Please give back only the lines below from the one containing "M802,414l44,32 -24,32 -44,-31z" to the one containing "<!-- secondary -->", each repeated word for word, both ends included.

-------

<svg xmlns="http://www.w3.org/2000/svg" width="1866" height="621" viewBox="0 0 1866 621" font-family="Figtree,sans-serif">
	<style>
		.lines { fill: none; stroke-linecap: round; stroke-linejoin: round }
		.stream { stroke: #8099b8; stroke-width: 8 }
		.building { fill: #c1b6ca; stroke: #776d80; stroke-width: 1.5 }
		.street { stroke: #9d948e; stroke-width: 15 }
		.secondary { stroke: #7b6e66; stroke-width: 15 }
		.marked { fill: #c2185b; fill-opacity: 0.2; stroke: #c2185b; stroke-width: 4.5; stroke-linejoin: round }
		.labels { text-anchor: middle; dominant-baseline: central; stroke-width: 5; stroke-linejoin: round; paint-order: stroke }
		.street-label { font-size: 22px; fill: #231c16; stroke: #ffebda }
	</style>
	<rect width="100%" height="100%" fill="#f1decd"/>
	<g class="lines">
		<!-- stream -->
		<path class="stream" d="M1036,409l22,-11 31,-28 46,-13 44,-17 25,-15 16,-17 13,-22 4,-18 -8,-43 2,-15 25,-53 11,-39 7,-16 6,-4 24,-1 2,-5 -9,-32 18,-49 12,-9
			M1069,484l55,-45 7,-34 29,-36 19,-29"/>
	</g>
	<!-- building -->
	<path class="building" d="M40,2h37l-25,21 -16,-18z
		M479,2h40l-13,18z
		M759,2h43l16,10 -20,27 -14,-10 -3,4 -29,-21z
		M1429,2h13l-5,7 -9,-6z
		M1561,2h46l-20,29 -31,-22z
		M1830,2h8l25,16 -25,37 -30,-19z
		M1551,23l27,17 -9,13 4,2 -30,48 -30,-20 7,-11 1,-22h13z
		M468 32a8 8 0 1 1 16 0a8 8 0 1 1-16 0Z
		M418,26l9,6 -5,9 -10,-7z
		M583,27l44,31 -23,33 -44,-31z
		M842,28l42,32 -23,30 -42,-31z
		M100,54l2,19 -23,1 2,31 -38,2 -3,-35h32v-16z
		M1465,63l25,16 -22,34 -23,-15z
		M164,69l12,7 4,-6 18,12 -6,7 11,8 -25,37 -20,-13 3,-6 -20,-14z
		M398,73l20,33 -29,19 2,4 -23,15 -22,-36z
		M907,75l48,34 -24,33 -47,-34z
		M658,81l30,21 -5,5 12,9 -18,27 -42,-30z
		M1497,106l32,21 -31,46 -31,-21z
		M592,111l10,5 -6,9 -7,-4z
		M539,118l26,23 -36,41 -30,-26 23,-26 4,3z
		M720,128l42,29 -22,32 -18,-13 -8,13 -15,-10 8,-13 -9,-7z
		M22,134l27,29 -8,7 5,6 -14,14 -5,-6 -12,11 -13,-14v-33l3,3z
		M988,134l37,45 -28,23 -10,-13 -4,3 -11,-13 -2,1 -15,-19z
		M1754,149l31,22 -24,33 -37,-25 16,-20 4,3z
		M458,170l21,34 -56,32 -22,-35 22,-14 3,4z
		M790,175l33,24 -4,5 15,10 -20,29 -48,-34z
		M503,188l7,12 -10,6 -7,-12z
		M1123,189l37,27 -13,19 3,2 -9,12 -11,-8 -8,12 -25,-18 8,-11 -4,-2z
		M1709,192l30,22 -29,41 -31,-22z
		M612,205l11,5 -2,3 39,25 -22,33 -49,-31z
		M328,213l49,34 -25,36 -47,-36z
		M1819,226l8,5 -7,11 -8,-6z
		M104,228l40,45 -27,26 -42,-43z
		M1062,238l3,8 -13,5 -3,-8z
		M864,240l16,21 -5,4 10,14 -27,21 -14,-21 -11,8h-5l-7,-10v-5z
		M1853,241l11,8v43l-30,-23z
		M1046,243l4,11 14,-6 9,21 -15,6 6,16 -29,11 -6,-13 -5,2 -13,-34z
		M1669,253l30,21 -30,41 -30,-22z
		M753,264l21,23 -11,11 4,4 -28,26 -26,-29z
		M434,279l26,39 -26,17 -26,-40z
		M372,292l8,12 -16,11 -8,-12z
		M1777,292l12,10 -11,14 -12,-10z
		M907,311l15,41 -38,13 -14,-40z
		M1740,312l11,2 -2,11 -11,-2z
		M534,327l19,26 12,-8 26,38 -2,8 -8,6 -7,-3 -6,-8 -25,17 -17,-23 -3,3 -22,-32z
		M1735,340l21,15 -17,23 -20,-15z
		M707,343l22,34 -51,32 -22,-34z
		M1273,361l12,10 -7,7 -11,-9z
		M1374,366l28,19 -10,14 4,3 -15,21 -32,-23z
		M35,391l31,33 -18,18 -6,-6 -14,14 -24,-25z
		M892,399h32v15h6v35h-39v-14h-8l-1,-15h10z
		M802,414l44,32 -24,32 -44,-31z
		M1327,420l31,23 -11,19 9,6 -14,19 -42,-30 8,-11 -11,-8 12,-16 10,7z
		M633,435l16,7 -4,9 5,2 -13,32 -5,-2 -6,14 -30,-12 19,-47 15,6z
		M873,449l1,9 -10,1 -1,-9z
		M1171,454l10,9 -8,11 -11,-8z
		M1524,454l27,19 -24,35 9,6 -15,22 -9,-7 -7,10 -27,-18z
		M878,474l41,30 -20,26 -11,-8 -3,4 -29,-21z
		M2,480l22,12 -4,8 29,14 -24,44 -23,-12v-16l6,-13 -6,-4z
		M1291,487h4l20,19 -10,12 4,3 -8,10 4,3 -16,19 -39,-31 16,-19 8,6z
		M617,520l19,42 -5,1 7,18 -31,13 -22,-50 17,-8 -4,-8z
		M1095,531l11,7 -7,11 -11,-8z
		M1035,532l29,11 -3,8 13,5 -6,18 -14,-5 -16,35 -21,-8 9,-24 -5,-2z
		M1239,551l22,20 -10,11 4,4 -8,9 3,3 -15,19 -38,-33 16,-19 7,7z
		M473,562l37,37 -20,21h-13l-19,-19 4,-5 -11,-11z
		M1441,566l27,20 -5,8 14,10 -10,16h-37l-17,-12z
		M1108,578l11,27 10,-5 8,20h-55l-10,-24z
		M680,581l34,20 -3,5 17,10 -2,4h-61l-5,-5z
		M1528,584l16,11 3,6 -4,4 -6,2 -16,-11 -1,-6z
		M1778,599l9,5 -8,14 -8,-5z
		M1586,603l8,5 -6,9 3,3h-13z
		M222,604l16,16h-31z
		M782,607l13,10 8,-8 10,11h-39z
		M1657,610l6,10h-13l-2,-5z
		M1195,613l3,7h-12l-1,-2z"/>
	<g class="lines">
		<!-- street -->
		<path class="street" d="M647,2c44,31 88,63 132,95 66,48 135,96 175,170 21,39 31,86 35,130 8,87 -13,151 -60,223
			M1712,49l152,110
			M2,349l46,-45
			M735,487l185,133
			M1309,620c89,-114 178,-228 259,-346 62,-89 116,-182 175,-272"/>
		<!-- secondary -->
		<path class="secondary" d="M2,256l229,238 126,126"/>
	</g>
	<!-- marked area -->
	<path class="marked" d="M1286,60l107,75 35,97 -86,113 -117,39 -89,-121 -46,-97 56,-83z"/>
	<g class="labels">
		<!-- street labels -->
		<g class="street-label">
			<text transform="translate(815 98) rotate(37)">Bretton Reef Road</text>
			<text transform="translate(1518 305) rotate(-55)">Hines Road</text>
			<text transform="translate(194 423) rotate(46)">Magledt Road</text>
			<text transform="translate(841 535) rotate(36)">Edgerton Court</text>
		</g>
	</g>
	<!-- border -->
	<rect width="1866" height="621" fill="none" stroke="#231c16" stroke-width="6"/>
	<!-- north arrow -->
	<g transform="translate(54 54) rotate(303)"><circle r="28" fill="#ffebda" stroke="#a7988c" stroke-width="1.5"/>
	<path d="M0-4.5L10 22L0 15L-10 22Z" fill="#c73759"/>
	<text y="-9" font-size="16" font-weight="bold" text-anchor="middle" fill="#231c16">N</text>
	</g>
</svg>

-------

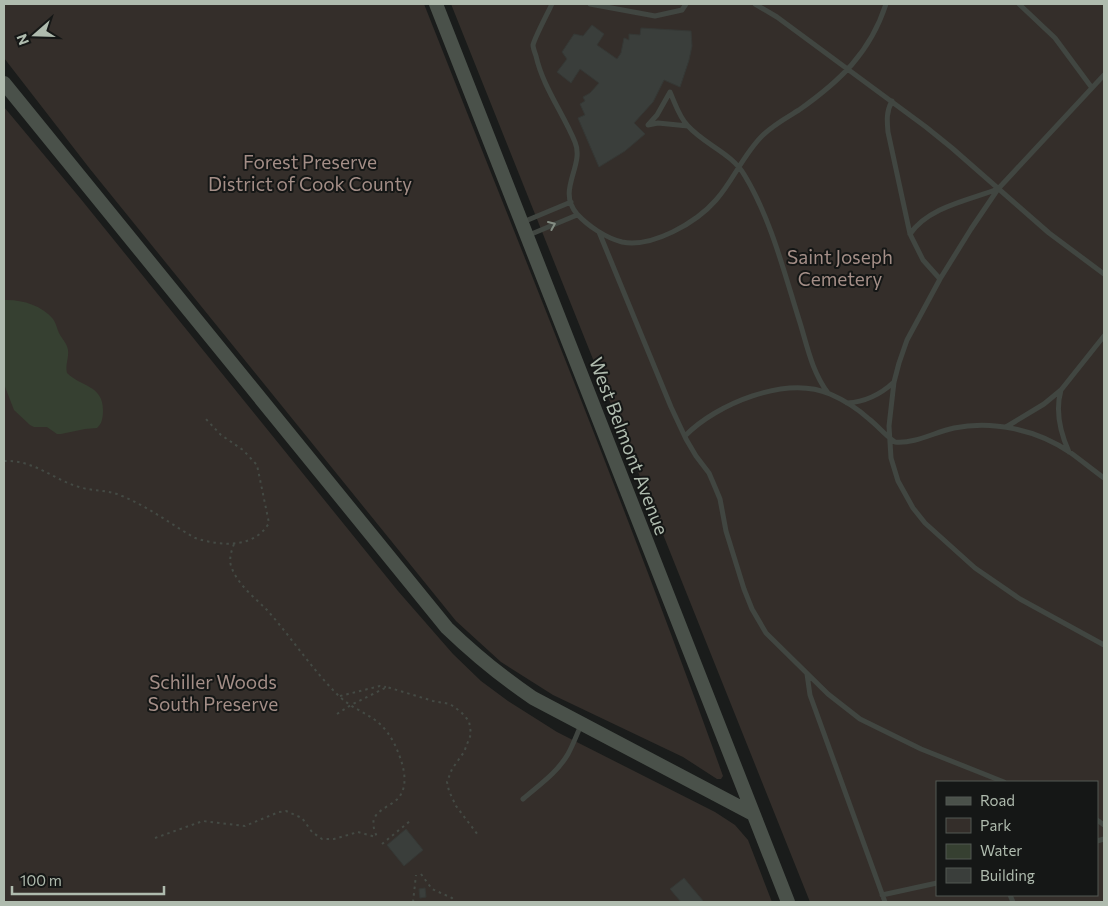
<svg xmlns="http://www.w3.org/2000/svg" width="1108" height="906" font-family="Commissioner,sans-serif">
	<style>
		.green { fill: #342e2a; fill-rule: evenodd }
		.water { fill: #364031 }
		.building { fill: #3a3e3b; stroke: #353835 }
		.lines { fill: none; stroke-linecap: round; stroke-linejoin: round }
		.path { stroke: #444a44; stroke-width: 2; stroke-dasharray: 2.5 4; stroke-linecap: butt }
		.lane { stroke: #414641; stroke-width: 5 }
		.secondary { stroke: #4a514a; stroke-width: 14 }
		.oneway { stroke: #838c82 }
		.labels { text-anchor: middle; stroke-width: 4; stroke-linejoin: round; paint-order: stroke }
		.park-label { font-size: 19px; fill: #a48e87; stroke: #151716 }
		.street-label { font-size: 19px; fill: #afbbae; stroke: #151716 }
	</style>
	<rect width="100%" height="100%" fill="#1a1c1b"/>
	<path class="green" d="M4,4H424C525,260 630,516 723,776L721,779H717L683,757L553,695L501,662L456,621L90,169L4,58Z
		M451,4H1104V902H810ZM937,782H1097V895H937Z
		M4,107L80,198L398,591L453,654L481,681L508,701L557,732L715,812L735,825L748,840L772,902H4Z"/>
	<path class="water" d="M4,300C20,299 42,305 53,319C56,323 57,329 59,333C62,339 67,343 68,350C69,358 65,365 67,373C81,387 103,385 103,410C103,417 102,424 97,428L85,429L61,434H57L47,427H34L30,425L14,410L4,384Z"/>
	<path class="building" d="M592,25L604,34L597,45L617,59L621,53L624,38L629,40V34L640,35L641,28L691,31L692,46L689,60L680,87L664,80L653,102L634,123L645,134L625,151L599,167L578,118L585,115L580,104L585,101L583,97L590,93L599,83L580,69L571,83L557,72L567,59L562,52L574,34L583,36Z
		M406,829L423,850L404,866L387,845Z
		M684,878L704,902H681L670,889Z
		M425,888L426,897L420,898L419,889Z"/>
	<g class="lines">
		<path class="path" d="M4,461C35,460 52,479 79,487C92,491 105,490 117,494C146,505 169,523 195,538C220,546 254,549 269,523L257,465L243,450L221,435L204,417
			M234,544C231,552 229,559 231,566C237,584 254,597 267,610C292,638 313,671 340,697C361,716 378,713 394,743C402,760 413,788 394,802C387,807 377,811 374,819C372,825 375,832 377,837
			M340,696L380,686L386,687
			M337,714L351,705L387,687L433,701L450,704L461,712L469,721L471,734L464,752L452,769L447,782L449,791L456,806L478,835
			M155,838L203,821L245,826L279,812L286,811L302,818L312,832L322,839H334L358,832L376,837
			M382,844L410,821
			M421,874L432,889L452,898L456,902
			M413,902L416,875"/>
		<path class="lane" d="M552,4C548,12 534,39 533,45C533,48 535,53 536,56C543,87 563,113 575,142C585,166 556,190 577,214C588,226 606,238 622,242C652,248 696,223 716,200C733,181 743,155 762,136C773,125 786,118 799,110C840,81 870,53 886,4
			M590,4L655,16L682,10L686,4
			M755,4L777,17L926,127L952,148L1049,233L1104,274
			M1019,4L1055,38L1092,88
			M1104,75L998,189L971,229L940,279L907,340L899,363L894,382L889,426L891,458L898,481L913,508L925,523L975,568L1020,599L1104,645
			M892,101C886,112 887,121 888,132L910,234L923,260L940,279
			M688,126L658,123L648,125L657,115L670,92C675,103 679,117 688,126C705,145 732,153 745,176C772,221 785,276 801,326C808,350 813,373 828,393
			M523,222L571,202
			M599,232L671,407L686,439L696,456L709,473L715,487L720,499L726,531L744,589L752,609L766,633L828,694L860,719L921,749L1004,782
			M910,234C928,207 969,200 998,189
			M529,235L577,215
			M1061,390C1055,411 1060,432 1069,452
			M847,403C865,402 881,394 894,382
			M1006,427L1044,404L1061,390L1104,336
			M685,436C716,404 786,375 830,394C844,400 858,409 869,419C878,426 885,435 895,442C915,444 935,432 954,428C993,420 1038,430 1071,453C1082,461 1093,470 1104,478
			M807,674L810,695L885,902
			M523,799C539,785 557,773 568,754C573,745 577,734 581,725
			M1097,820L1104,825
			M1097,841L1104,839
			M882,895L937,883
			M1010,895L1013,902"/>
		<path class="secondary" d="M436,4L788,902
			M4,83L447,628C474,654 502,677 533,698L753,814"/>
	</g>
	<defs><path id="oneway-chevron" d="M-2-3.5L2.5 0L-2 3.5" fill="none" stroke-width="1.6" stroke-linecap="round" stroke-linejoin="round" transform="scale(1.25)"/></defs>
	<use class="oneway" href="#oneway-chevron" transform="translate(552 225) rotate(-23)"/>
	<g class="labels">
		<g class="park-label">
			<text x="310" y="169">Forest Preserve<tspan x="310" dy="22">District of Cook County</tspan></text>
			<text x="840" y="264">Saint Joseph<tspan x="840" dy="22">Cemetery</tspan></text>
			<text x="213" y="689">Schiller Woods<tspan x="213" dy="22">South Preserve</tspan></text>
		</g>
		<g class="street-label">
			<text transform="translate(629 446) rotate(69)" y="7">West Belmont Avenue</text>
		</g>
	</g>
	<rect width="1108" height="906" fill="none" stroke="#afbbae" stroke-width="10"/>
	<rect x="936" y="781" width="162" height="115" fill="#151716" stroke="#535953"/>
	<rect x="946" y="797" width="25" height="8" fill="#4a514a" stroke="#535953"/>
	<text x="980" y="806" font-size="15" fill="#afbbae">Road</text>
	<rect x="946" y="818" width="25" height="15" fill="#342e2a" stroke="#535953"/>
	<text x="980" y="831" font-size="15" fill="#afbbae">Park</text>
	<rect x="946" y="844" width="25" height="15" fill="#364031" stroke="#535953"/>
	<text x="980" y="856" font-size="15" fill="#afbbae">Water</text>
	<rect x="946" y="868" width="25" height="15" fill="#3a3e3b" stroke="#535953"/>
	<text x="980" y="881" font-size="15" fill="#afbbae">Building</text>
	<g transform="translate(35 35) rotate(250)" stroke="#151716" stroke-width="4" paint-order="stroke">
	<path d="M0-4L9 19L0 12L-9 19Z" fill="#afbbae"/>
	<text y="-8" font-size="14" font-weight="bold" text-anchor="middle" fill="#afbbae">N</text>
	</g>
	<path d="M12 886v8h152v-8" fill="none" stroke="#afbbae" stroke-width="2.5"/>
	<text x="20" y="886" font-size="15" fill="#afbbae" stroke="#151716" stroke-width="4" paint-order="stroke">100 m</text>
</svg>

-------

• **Response**
		M802,414l44,32 -24,32 -44,-31z
		M1327,420l31,23 -11,19 9,6 -14,19 -42,-30 8,-11 -11,-8 12,-16 10,7z
		M633,435l16,7 -4,9 5,2 -13,32 -5,-2 -6,14 -30,-12 19,-47 15,6z
		M873,449l1,9 -10,1 -1,-9z
		M1171,454l10,9 -8,11 -11,-8z
		M1524,454l27,19 -24,35 9,6 -15,22 -9,-7 -7,10 -27,-18z
		M878,474l41,30 -20,26 -11,-8 -3,4 -29,-21z
		M2,480l22,12 -4,8 29,14 -24,44 -23,-12v-16l6,-13 -6,-4z
		M1291,487h4l20,19 -10,12 4,3 -8,10 4,3 -16,19 -39,-31 16,-19 8,6z
		M617,520l19,42 -5,1 7,18 -31,13 -22,-50 17,-8 -4,-8z
		M1095,531l11,7 -7,11 -11,-8z
		M1035,532l29,11 -3,8 13,5 -6,18 -14,-5 -16,35 -21,-8 9,-24 -5,-2z
		M1239,551l22,20 -10,11 4,4 -8,9 3,3 -15,19 -38,-33 16,-19 7,7z
		M473,562l37,37 -20,21h-13l-19,-19 4,-5 -11,-11z
		M1441,566l27,20 -5,8 14,10 -10,16h-37l-17,-12z
		M1108,578l11,27 10,-5 8,20h-55l-10,-24z
		M680,581l34,20 -3,5 17,10 -2,4h-61l-5,-5z
		M1528,584l16,11 3,6 -4,4 -6,2 -16,-11 -1,-6z
		M1778,599l9,5 -8,14 -8,-5z
		M1586,603l8,5 -6,9 3,3h-13z
		M222,604l16,16h-31z
		M782,607l13,10 8,-8 10,11h-39z
		M1657,610l6,10h-13l-2,-5z
		M1195,613l3,7h-12l-1,-2z"/>
	<g class="lines">
		<!-- street -->
		<path class="street" d="M647,2c44,31 88,63 132,95 66,48 135,96 175,170 21,39 31,86 35,130 8,87 -13,151 -60,223
			M1712,49l152,110
			M2,349l46,-45
			M735,487l185,133
			M1309,620c89,-114 178,-228 259,-346 62,-89 116,-182 175,-272"/>
		<!-- secondary -->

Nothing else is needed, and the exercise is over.